PUBLIC COMMENT, MTA BOARD MEETING MAY 19, 2020, AGENDA ITEM 10.4 (Authorizing Director to execute unilateral Modification No. 10. To Contract No. 1289, “Van Ness Corridor Transit Improvement Project,” increasing that Contract by another $2,187,655.23) 

This is Public Comment on Agenda Item 10.4. Please distribute this Comment to every member of the MTA Board and place a copy in all applicable files. The MTA Board should reject the Proposed Authorization for reasons including the following. 

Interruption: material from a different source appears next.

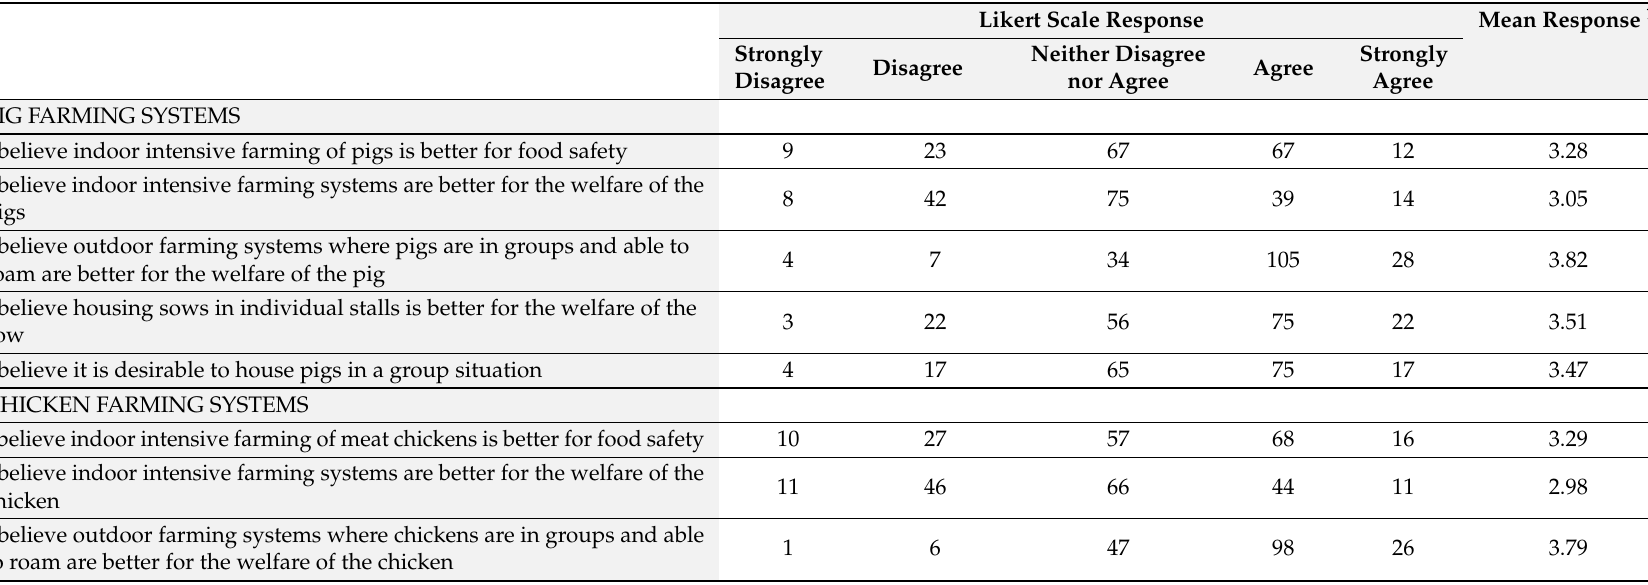
Table 3. Responses to attitude questions about the impact of type of pig and chicken farming system on animal welfare, with di ff erences between mean responses.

1. Mr. Tumlin, Director of the MTA, may not negotiate or execute any contracts on the Van Ness BRT Project because of his role as a paid consultant for the Nelson-Nygaard consulting corporation. 

Nelson-Nygaard and Mr. Tumlin were paid under contracts and sub-contracts by the City and County of San Francisco to do several transportation and parking studies for the “Better Neighborhoods” and Market-Octavia Project that recommended the Van Ness BRT project. (See, e.g., Better Neighborhoods 2002 Market/Octavia Study Area Existing Conditions Report-August 2001.)

Nelson-Nygaard also participated in preparing the transit analyses in the Market & Octavia Plan EIR Transportation Study, May 31, 2005, that included the Van Ness area. (See, e.g, Market & Octavia Plan EIR Transportation Study, pages 15- 50.) That Study recommended the Van Ness BRT project. (Id., Appendix, Market & Octavia Neighborhood Plan Transportation Project List, page 3.) 

While Mr. Tumlin may not have negotiated the City’s troubled contract with the Walsh Corporation on the Van Ness BRT Project, he should abstain from any actions on the Van Ness BRT Project because of his paid role in Nelson-Nygaard’s studies. 

To avoid the appearance of a conflict of interest, this Board should not authorize Mr. Tumlin to execute any financial transactions or any other actions on the Van Ness BRT Project. Unfortunately, during Mr. Tumlin’s brief tenure, this Board has already authorized “Contract Modification No. 9, awarding Walsh another $633,003.16 on February 18, 2020, which should be voided.

2. Agenda Item 10.4 proposes authorizing Mr. Tumlin to modify MTA’s Walsh contract on the Van Ness BRT Project for the tenth time, awarding Walsh another $2,187,655.23 on top of the hundreds of millions already awarded and through the other nine contract amendments. (MTA Staff Report, signed by Jeffrey Tumlin, May 11, 2020, page 1.) The total cost of the controversial Van Ness BRT Project, including its Environmental Review, MTA and other City and County agency staff time, bond indebtedness, and the initial Walsh contract of $800,000 for “pre-construction services” (MTA Staff Report, page 3), will likely be a half billion dollars or more. 

Walsh claimed it would save the City time and money by tearing up the entire length of the Project area at the same time rather than working on segments. Instead, the Project is several years behind schedule, and the entire Van Ness Avenue/US 101 corridor is an unmitigated disaster, with the ultimate dubious outcome of creating Citywide congestion by removing two travel lanes, all turning lanes, and most of the parking on Van Ness Avenue, so that four lanes of that major artery are repurposed for a red-painted BRT for the two Muni lines on its two-mile length. 

Over public objection, the Project also removed the median and street trees and plans to demolish the historic 100-year-old streetlamps on Van Ness Avenue. 

After paying Walsh $800,000 for “pre-construction services,” MTA awarded Walsh the construction contract under a “CM/GC” contract with no competitive bidding. The MTA should not approve this tenth amendment. This Board should therefore not authorize Mr. Tumlin to execute the proposed tenth amendment to the Walsh contract.